What you need to do
Give back every record word for word, but keep the pictures out.

Source records
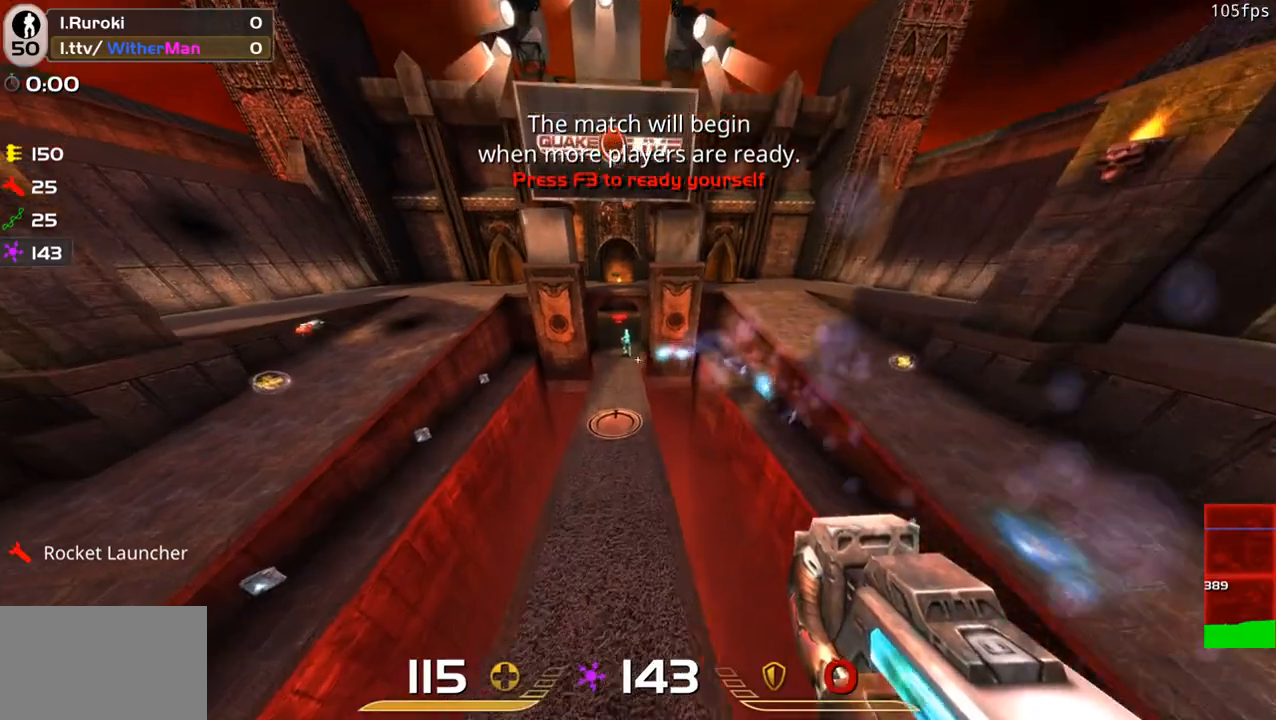
{"keys": [], "mouse": ["left"], "events": [[33, "d", "down"], [183, "w", "down"], [317, "w", "up"], [367, "d", "up"]]}
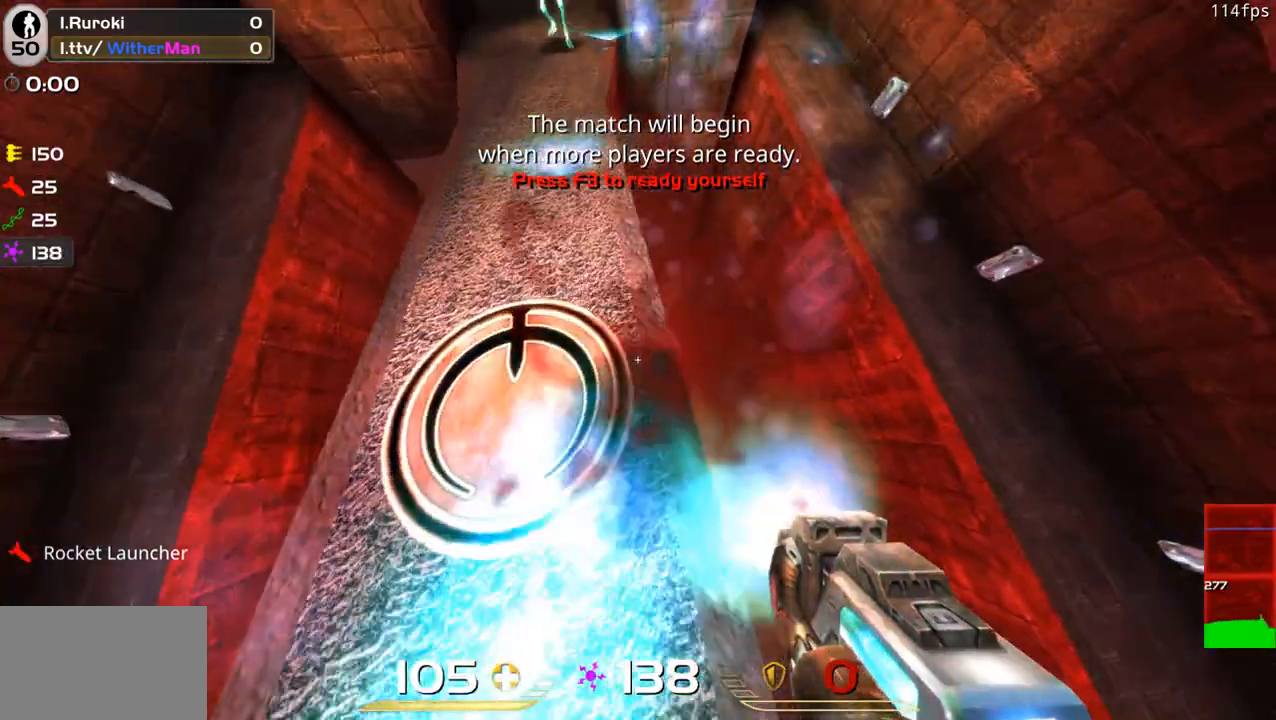
{"keys": ["a"], "mouse": ["left"], "events": [[50, "a", "down"]]}
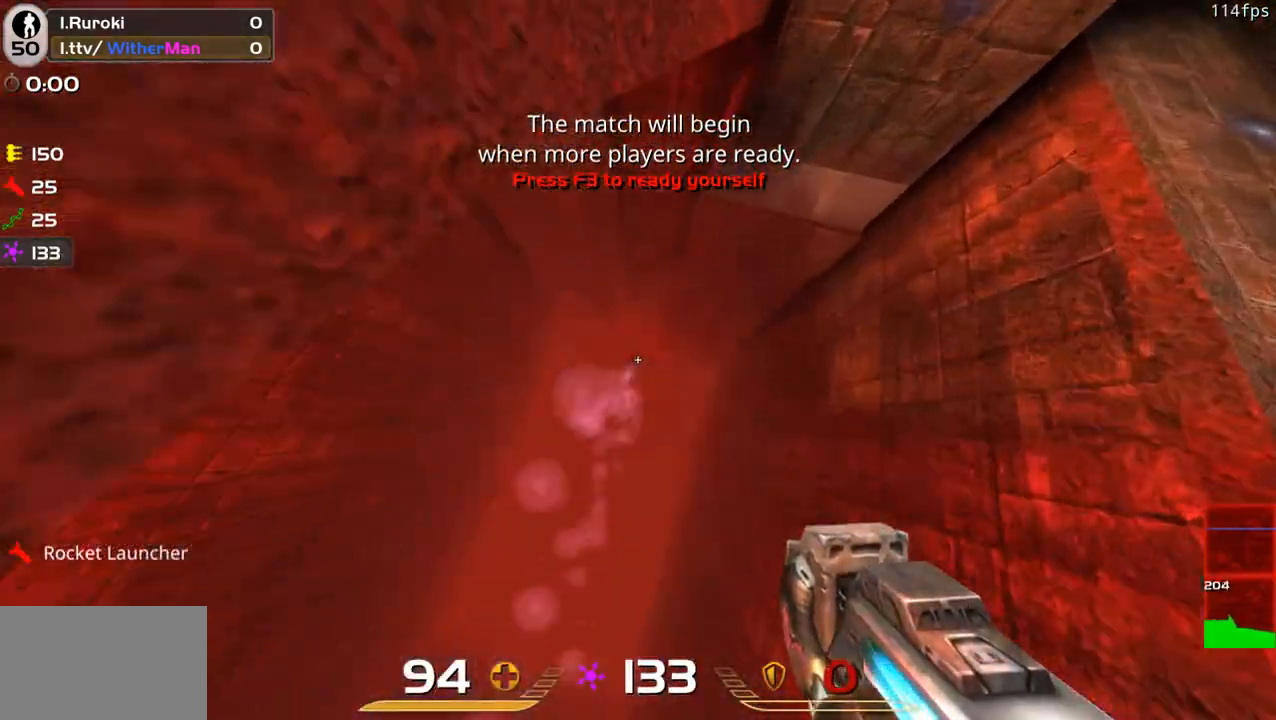
{"keys": ["d", "w"], "mouse": ["left"], "events": [[117, "a", "up"], [117, "w", "down"], [217, "d", "down"]]}
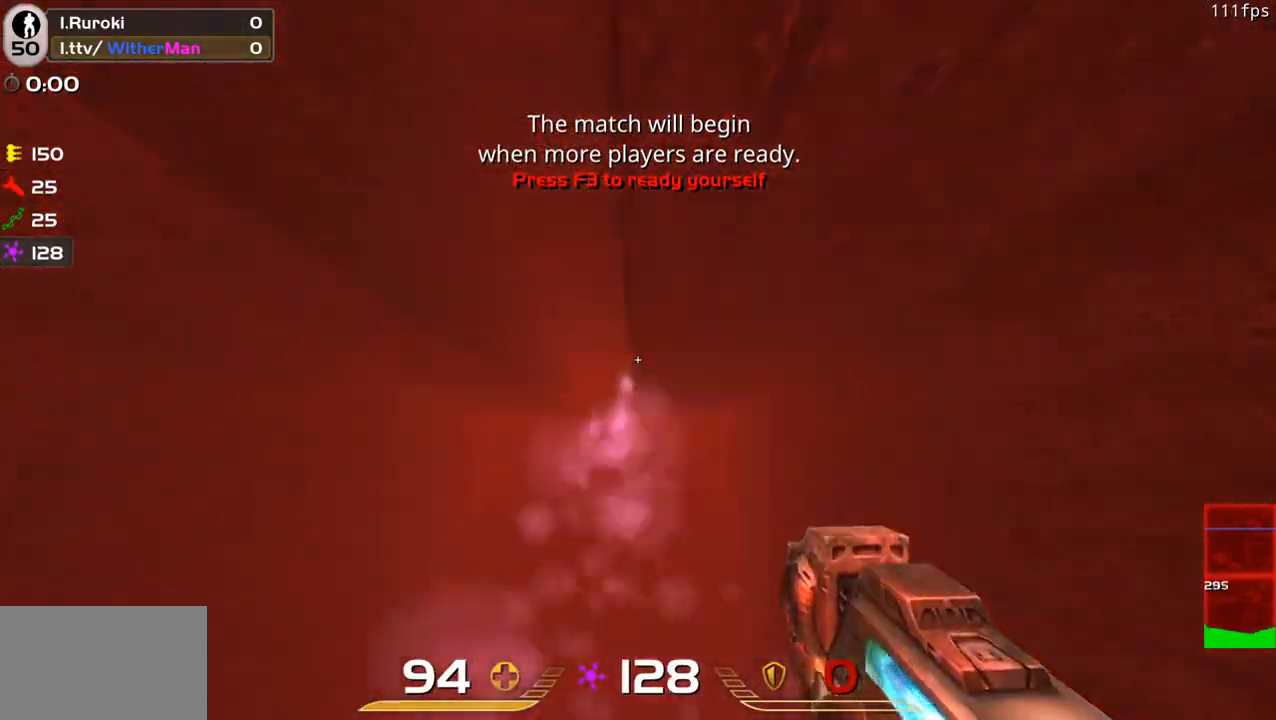
{"keys": ["w"], "mouse": ["left"], "events": [[500, "d", "up"]]}
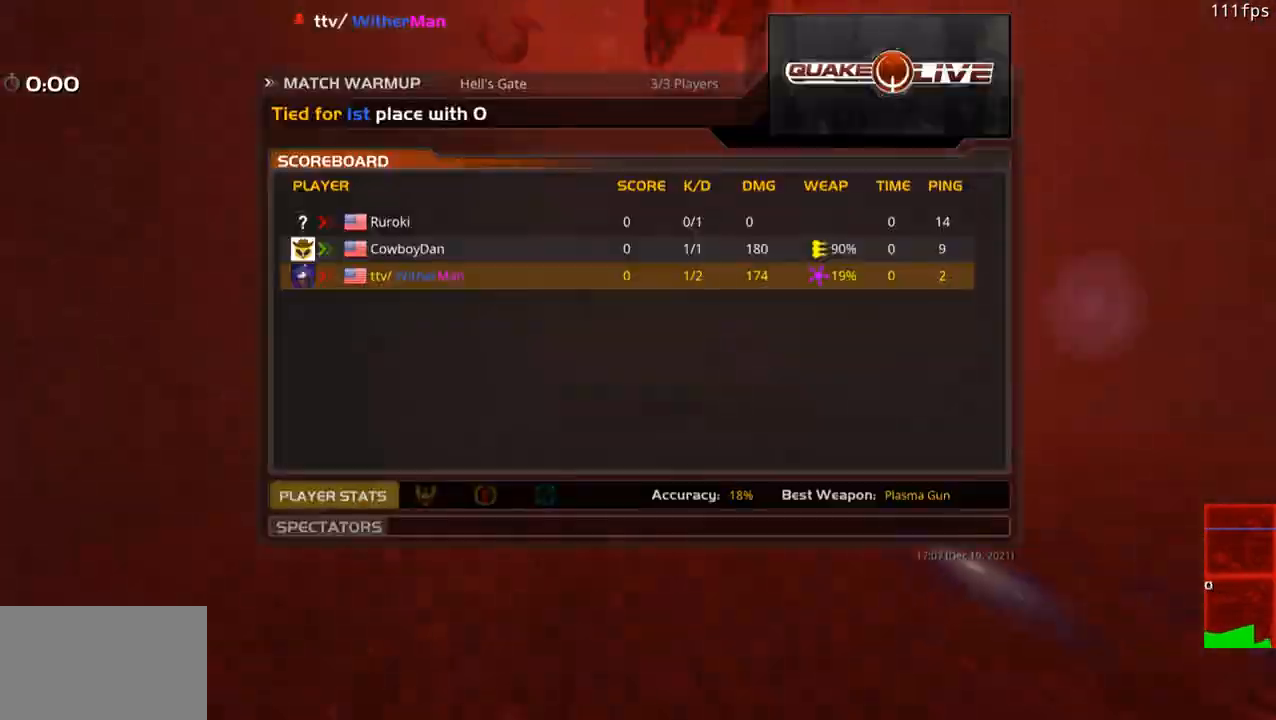
{"keys": ["w"], "mouse": [], "events": [[233, "mouse_left", "up"], [233, "w", "up"], [483, "w", "down"]]}
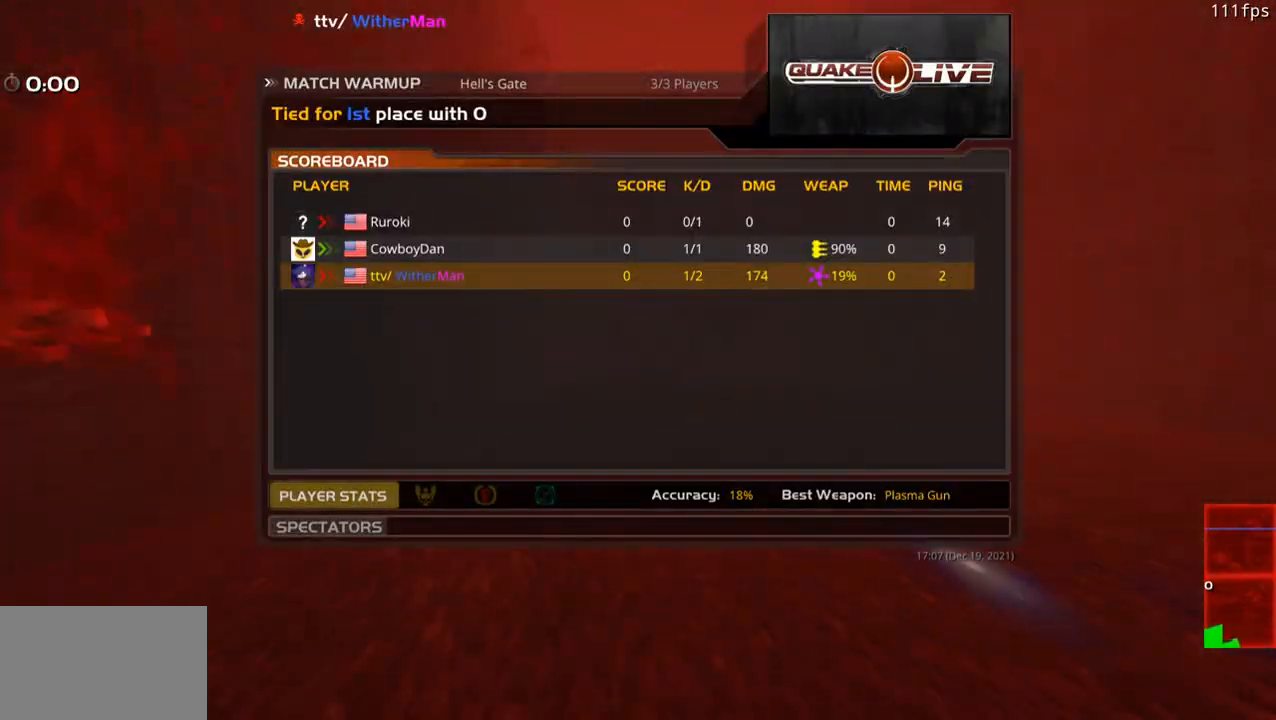
{"keys": ["space", "w"], "mouse": [], "events": [[67, "space", "down"], [217, "mouse_left", "down"], [217, "space", "up"], [250, "space", "down"], [300, "mouse_left", "up"], [350, "space", "up"], [400, "mouse_left", "down"], [450, "space", "down"], [483, "mouse_left", "up"]]}
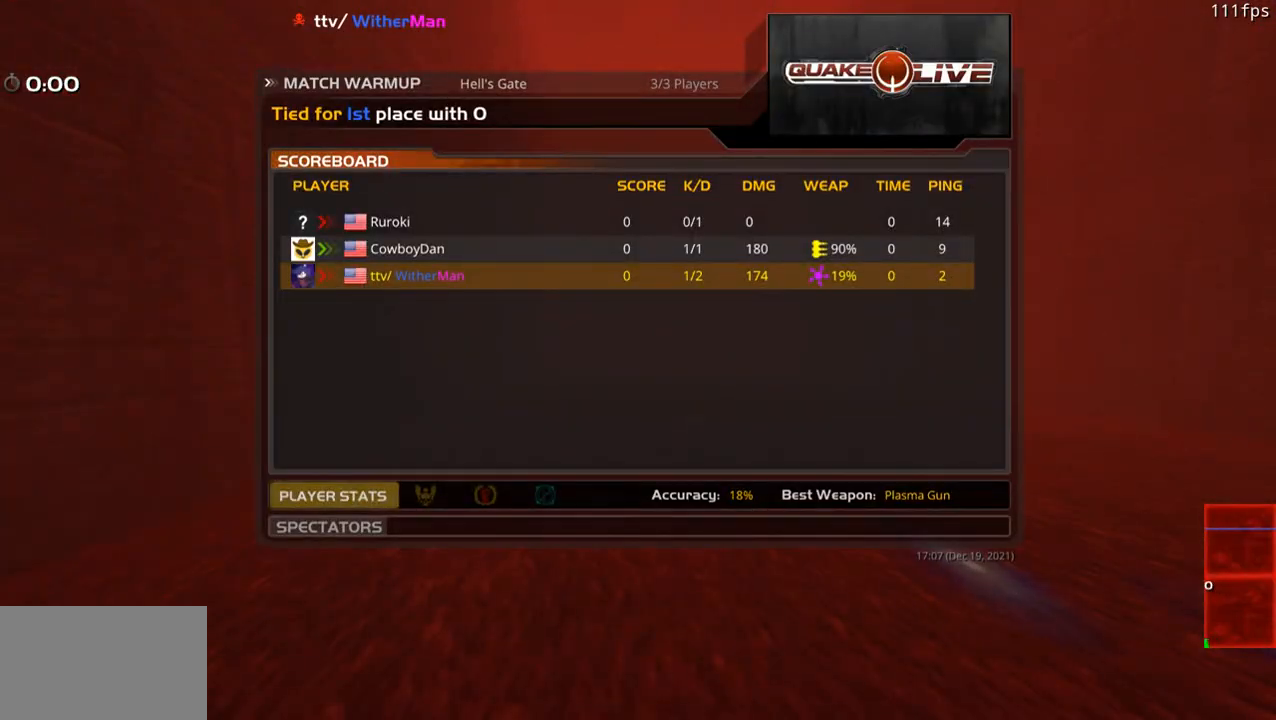
{"keys": ["w"], "mouse": ["left"], "events": [[33, "mouse_left", "down"], [33, "space", "up"], [83, "space", "down"], [183, "mouse_left", "up"], [183, "space", "up"], [233, "mouse_left", "down"], [267, "space", "down"], [333, "mouse_left", "up"], [333, "space", "up"], [367, "mouse_left", "down"], [417, "space", "down"], [467, "mouse_left", "up"], [500, "mouse_left", "down"], [500, "space", "up"]]}
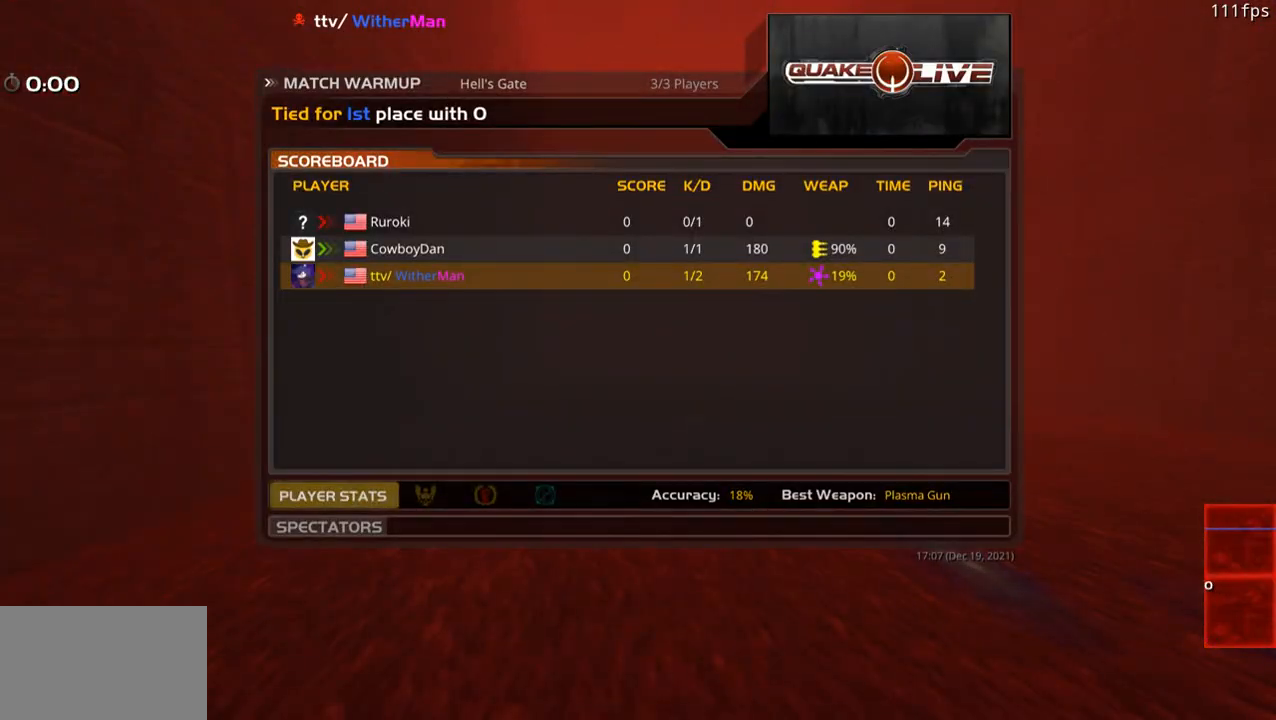
{"keys": ["w"], "mouse": ["left"], "events": [[50, "space", "down"], [150, "mouse_left", "up"], [150, "space", "up"], [233, "mouse_left", "down"], [283, "space", "down"], [333, "mouse_left", "up"], [433, "space", "up"], [483, "mouse_left", "down"]]}
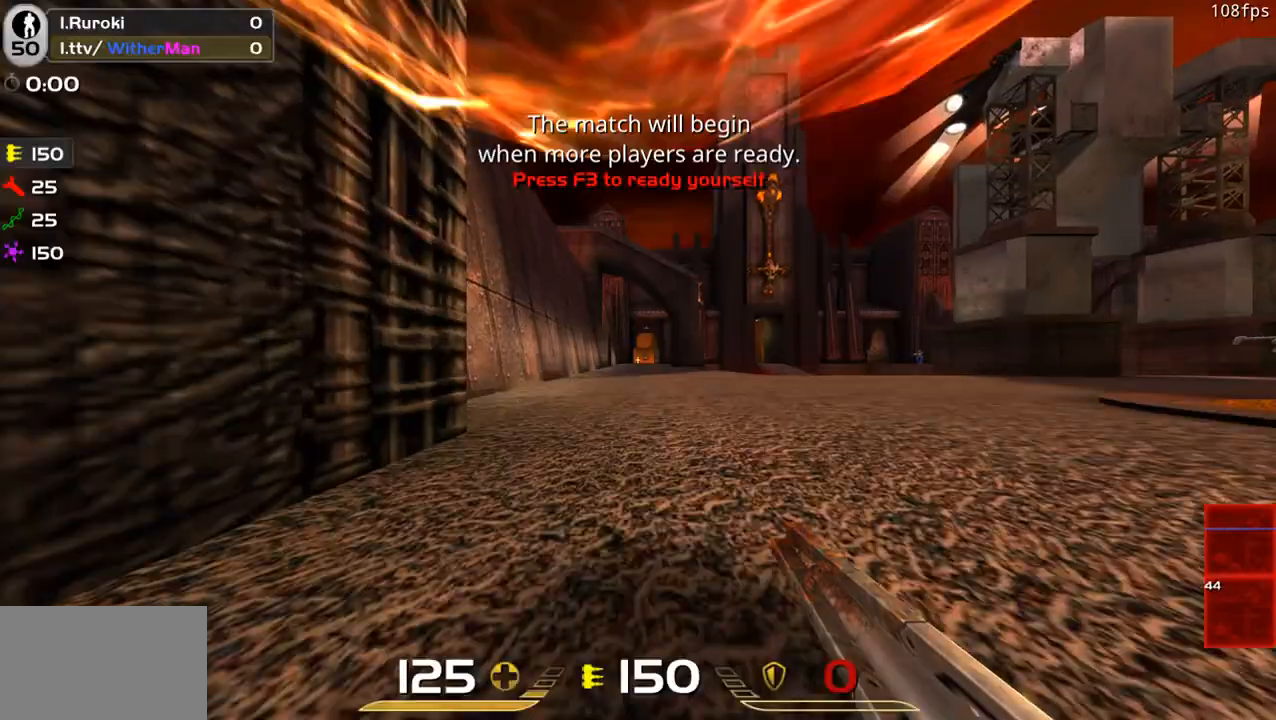
{"keys": ["d", "w"], "mouse": [], "events": [[117, "mouse_left", "up"], [400, "d", "down"]]}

Result for this task
{"keys": [], "mouse": ["left"], "events": [[33, "d", "down"], [183, "w", "down"], [317, "w", "up"], [367, "d", "up"]]}
{"keys": ["a"], "mouse": ["left"], "events": [[50, "a", "down"]]}
{"keys": ["d", "w"], "mouse": ["left"], "events": [[117, "a", "up"], [117, "w", "down"], [217, "d", "down"]]}
{"keys": ["w"], "mouse": ["left"], "events": [[500, "d", "up"]]}
{"keys": ["w"], "mouse": [], "events": [[233, "mouse_left", "up"], [233, "w", "up"], [483, "w", "down"]]}
{"keys": ["space", "w"], "mouse": [], "events": [[67, "space", "down"], [217, "mouse_left", "down"], [217, "space", "up"], [250, "space", "down"], [300, "mouse_left", "up"], [350, "space", "up"], [400, "mouse_left", "down"], [450, "space", "down"], [483, "mouse_left", "up"]]}
{"keys": ["w"], "mouse": ["left"], "events": [[33, "mouse_left", "down"], [33, "space", "up"], [83, "space", "down"], [183, "mouse_left", "up"], [183, "space", "up"], [233, "mouse_left", "down"], [267, "space", "down"], [333, "mouse_left", "up"], [333, "space", "up"], [367, "mouse_left", "down"], [417, "space", "down"], [467, "mouse_left", "up"], [500, "mouse_left", "down"], [500, "space", "up"]]}
{"keys": ["w"], "mouse": ["left"], "events": [[50, "space", "down"], [150, "mouse_left", "up"], [150, "space", "up"], [233, "mouse_left", "down"], [283, "space", "down"], [333, "mouse_left", "up"], [433, "space", "up"], [483, "mouse_left", "down"]]}
{"keys": ["d", "w"], "mouse": [], "events": [[117, "mouse_left", "up"], [400, "d", "down"]]}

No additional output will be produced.